# Two sets of triplets!!!



## Artdrake (Feb 21, 2013)

We had a set last night and another set today! Holy Cow!! This is our first time to go through kidding! What an experience!


----------



## happybleats (Sep 12, 2010)

congrats : ) triple the fun


----------



## lovemykidds (Dec 24, 2012)

And you're still sane?! Haha congrats hope everyone is well


----------



## nancy d (Oct 5, 2007)

Great! Pics as soon as you can?


----------



## Abra (Aug 11, 2012)

:fireworks:CONGRATULATIONS.!!!!!








But.... Ummmm..... Picks?
Those of us still waiting need out BABY FIX with PIC's.!!!!!???


----------



## Artdrake (Feb 21, 2013)

*2 sets of triplets*

I tried to post with pics yesterday. I'm not sure why they didn't go. Ill try again. It is only uploading one.


----------



## Frosty1 (Jul 12, 2011)

They're so cute!!! I love the little paint.  Congrats!!!! Do you have any more to kid this year?


----------



## NavaBoerFarm (Dec 15, 2012)

Looks like you got some doelings 

Lucky you


----------



## lovemykidds (Dec 24, 2012)

Ahh gorgeous


----------



## thorsonfarms (Feb 21, 2013)

Aww so lucky!!


----------



## happybleats (Sep 12, 2010)

beautiful..congrats : )


----------

→ **ABOUT THIS EXERCISE**
Transcribe verbatim the portion of the forum thread about the two sets of triplets, everything from "## Frosty1 (Jul" down to "(Dec 15, 2012)".

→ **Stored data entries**
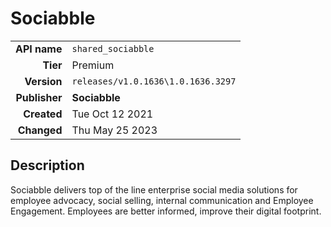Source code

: # Sociabble
| | |
|-:|-|
|**API name**|`shared_sociabble`|
|**Tier**|Premium|
|**Version**|`releases/v1.0.1636\1.0.1636.3297`|
|**Publisher**|**Sociabble**|
|**Created**|Tue Oct 12 2021|
|**Changed**|Thu May 25 2023|

## Description
Sociabble delivers top of the line enterprise social media solutions for employee advocacy, social selling, internal communication and Employee Engagement. Employees are better informed, improve their digital footprint.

→ **YOUR SOLUTION**
## Frosty1 (Jul 12, 2011)

They're so cute!!! I love the little paint.  Congrats!!!! Do you have any more to kid this year?


----------



## NavaBoerFarm (Dec 15, 2012)